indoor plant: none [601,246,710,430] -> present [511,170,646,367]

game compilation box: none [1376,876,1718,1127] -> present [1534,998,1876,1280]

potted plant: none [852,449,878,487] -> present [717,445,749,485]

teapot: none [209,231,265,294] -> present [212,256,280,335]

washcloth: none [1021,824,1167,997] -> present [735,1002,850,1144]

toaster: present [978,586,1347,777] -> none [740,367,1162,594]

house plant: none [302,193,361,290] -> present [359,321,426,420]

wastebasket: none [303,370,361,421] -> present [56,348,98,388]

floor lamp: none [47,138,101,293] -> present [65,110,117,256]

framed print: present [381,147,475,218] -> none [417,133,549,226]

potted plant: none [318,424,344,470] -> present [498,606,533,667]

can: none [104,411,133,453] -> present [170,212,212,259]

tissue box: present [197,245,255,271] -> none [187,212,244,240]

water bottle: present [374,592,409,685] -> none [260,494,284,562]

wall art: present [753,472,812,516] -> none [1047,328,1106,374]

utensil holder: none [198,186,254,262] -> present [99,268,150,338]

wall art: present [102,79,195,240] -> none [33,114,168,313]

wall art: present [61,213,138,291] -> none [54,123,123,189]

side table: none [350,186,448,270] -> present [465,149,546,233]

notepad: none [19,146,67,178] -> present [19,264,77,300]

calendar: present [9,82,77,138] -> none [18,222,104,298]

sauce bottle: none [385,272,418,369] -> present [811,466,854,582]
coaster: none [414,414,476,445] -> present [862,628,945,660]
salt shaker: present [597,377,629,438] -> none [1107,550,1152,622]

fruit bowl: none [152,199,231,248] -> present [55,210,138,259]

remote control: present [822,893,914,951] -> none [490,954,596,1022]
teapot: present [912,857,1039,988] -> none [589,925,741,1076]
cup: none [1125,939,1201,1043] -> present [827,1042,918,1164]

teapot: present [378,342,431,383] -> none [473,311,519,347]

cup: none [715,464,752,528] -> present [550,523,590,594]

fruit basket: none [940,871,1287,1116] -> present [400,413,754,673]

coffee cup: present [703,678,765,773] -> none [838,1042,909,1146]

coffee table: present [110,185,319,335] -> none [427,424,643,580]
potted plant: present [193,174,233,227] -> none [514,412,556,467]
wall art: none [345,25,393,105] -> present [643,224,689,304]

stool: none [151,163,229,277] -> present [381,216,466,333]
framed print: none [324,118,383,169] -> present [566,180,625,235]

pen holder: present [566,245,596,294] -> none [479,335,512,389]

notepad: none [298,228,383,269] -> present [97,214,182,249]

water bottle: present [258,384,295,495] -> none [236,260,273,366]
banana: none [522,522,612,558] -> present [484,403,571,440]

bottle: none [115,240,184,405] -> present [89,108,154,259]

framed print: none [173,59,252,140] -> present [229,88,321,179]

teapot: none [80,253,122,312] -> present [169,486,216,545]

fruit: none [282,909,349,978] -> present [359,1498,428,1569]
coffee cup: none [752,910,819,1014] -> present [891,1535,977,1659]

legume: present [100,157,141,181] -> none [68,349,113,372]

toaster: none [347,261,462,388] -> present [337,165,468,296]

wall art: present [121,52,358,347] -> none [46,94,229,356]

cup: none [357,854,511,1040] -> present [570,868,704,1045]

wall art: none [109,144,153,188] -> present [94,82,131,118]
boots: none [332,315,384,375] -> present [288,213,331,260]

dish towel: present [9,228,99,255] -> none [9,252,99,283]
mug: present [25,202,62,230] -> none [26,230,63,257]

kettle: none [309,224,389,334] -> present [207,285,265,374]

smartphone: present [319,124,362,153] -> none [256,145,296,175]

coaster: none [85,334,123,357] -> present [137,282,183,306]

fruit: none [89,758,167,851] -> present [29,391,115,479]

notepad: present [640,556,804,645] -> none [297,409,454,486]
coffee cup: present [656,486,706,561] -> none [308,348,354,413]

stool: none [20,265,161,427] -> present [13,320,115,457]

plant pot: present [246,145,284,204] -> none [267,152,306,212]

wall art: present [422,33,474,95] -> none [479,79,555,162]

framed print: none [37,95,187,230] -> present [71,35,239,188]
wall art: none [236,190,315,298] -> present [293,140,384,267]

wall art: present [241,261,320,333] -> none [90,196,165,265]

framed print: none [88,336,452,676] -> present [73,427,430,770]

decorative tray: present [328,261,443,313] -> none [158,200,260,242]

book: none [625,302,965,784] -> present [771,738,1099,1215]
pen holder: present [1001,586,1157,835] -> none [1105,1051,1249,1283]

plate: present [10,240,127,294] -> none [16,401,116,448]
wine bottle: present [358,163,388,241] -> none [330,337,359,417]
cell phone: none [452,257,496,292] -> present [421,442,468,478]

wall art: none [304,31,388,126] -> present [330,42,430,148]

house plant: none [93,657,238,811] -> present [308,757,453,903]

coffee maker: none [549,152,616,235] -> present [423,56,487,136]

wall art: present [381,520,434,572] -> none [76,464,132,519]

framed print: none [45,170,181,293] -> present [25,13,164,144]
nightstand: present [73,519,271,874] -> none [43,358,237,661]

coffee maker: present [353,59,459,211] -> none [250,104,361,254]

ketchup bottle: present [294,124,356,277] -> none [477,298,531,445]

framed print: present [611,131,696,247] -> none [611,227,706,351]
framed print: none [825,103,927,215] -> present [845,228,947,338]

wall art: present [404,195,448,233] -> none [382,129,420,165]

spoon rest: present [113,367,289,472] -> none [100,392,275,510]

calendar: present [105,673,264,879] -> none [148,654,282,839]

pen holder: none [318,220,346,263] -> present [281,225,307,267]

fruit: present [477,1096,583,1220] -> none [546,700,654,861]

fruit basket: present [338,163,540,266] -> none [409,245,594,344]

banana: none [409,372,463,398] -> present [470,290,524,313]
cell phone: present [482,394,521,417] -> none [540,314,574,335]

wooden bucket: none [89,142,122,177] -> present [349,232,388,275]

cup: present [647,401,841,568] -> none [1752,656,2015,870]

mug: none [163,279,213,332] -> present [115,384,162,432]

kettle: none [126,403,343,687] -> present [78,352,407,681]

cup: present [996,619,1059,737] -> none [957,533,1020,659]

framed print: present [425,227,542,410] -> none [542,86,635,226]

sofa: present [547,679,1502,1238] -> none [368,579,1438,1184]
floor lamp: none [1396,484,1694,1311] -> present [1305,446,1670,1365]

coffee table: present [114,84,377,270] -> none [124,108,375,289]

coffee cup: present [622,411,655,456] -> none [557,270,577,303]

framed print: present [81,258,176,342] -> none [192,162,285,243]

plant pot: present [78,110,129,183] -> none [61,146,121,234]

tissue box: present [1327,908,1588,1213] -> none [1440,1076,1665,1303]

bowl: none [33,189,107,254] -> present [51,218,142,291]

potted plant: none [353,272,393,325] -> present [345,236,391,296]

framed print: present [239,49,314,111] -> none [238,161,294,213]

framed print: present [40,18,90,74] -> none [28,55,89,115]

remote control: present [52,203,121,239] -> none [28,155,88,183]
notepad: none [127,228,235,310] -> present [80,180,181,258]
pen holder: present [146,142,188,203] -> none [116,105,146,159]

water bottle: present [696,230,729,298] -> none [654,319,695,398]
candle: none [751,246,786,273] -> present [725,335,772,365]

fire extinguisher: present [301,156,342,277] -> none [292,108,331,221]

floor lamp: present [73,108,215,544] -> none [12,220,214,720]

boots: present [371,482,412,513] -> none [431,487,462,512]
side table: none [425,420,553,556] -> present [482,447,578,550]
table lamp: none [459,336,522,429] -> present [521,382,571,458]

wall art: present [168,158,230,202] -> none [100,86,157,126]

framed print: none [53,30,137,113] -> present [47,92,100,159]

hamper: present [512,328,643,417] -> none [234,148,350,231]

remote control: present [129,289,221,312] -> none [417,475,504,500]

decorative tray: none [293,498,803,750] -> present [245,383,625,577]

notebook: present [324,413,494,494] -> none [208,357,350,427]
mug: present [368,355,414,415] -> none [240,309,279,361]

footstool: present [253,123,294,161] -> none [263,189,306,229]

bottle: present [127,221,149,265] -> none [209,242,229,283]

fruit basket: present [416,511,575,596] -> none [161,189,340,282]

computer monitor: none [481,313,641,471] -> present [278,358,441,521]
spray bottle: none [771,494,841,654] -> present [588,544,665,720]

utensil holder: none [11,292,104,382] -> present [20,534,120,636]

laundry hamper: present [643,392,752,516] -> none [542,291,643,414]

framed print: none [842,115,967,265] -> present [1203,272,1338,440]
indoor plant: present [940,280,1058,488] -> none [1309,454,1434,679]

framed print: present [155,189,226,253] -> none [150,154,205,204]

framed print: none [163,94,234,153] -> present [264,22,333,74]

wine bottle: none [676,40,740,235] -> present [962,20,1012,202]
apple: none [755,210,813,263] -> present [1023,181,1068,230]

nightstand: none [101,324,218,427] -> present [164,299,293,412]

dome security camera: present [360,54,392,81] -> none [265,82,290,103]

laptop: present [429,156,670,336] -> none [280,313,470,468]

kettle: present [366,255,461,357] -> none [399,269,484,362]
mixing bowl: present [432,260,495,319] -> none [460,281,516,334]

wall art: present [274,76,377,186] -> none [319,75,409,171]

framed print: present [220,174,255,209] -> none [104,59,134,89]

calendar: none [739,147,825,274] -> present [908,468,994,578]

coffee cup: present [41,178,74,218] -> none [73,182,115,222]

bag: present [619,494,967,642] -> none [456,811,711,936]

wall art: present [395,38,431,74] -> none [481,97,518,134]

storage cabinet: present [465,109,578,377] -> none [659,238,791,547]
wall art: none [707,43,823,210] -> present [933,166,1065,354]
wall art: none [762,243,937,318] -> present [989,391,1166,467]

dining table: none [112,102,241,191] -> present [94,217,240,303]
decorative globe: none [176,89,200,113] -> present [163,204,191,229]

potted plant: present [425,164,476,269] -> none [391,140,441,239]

● ● ●

▶ _Assignment_: Write out exactly the lines from the start of the material through the line with "coaster: none [414,414,476,445]". No other output is expected.

▶ _Result_:
indoor plant: none [601,246,710,430] -> present [511,170,646,367]

game compilation box: none [1376,876,1718,1127] -> present [1534,998,1876,1280]

potted plant: none [852,449,878,487] -> present [717,445,749,485]

teapot: none [209,231,265,294] -> present [212,256,280,335]

washcloth: none [1021,824,1167,997] -> present [735,1002,850,1144]

toaster: present [978,586,1347,777] -> none [740,367,1162,594]

house plant: none [302,193,361,290] -> present [359,321,426,420]

wastebasket: none [303,370,361,421] -> present [56,348,98,388]

floor lamp: none [47,138,101,293] -> present [65,110,117,256]

framed print: present [381,147,475,218] -> none [417,133,549,226]

potted plant: none [318,424,344,470] -> present [498,606,533,667]

can: none [104,411,133,453] -> present [170,212,212,259]

tissue box: present [197,245,255,271] -> none [187,212,244,240]

water bottle: present [374,592,409,685] -> none [260,494,284,562]

wall art: present [753,472,812,516] -> none [1047,328,1106,374]

utensil holder: none [198,186,254,262] -> present [99,268,150,338]

wall art: present [102,79,195,240] -> none [33,114,168,313]

wall art: present [61,213,138,291] -> none [54,123,123,189]

side table: none [350,186,448,270] -> present [465,149,546,233]

notepad: none [19,146,67,178] -> present [19,264,77,300]

calendar: present [9,82,77,138] -> none [18,222,104,298]

sauce bottle: none [385,272,418,369] -> present [811,466,854,582]
coaster: none [414,414,476,445] -> present [862,628,945,660]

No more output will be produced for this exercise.